Exercise prompt. Your answer should be an exact copy of the lines from the one holding "f_number: 3.8" to the end of the material below, pictures left out.
+++
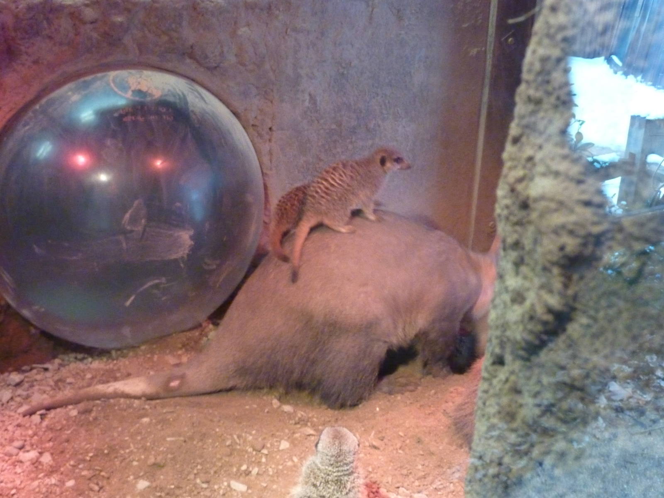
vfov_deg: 30.3
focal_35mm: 48
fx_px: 921
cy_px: 249
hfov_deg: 39.7
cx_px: 332
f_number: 3.8
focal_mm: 7.9
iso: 800
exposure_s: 1/13
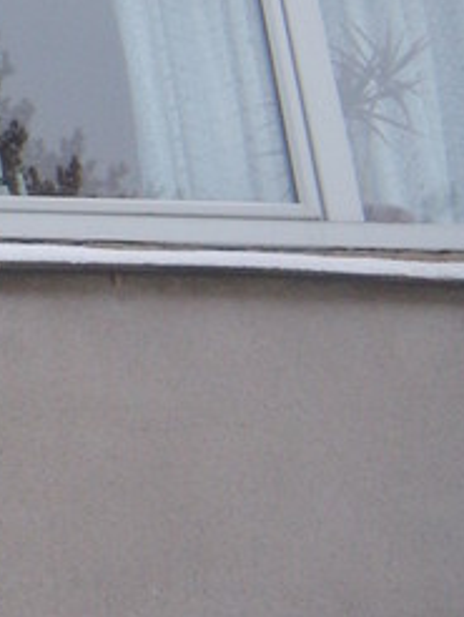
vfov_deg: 14.2
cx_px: -315
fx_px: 2480
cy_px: 226
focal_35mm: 139
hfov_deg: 10.2
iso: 64
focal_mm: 6.4
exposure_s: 1/109
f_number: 3.5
+++
Response to this task.
f_number: 3.8
focal_mm: 7.9
iso: 800
exposure_s: 1/13
vfov_deg: 14.2
cx_px: -315
fx_px: 2480
cy_px: 226
focal_35mm: 139
hfov_deg: 10.2
iso: 64
focal_mm: 6.4
exposure_s: 1/109
f_number: 3.5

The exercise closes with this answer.